The Questionability of Brain Training

Abby Patterson, Staff Writer

Advertisements for mind-training websites and software are making appearances across the internet. They appeal to readers by telling them that a healthy mind is a smart mind. But scientists are beginning to wonder if these programs have the ability to benefit the mind at all. One website, luminosity.com, is advertised to “Challenge your brain with games designed by neuroscientists to exercise memory and attention”. Lumosity has been revealed to have over 50 million users by Joe Hardy, the vice president of research and development at Lumosity. Modern-day science is proving that all these users are getting is false confidence about the skill set of this website.

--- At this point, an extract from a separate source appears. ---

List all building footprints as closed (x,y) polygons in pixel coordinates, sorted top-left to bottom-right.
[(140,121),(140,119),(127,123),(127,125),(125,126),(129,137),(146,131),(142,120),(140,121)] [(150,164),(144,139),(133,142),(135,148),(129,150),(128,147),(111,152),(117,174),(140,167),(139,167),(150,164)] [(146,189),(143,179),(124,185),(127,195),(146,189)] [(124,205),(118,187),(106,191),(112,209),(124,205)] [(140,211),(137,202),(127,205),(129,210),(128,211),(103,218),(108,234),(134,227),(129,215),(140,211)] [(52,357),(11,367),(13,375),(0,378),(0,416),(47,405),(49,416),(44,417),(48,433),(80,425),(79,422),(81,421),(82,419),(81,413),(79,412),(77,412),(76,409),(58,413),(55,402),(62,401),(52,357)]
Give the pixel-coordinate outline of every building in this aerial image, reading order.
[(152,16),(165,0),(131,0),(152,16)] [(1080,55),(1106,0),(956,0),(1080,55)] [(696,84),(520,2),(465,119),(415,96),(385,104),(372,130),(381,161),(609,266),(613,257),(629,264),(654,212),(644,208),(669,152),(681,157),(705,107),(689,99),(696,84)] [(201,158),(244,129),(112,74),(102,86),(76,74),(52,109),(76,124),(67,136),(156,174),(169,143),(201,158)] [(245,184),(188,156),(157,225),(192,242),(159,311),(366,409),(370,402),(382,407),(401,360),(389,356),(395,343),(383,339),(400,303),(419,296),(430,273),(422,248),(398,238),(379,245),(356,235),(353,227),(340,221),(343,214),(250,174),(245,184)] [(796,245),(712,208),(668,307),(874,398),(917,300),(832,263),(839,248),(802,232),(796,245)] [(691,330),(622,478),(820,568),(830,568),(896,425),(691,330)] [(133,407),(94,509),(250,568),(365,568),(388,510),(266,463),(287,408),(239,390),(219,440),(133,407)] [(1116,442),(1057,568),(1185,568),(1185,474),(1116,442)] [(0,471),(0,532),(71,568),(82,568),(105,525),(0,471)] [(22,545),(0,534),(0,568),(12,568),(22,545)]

Randall Engle is currently a psychologist at Georgia Tech. “This idea that intelligence can be trained would be a great thing” Engle said. “If it were true” Engle and his group at Georgia Tech attempted to replicate a study originally executed by scientists at the University of Bern in Switzerland and the University of Michigan. The original experiment was published in a 2008 edition of the Proceeding of the National Academy of Sciences and concluded that training on a working memory task for ten hours could improve the ability to solve problems. However, after Engle repeated the experiment, he said that his team “totally failed to replicate the … study”. He later stated that the most likely cause of the unrepeatable results was that the 2008 study lacked the proper controls which his team later corrected. In 2013, Engle’s team discovered that improvements on the complex span tasks’ performances did not increase fluid intelligence, commonly known as problem solving ability.

Engle is not the only scientist to have failed at his experiment. In a 2012 edition of Intelligence, it was proposed that working to improve your memory did not have an effect on the user’s intelligence. Although these studies seem securely accurate, much more research is necessary before a final conclusion is made.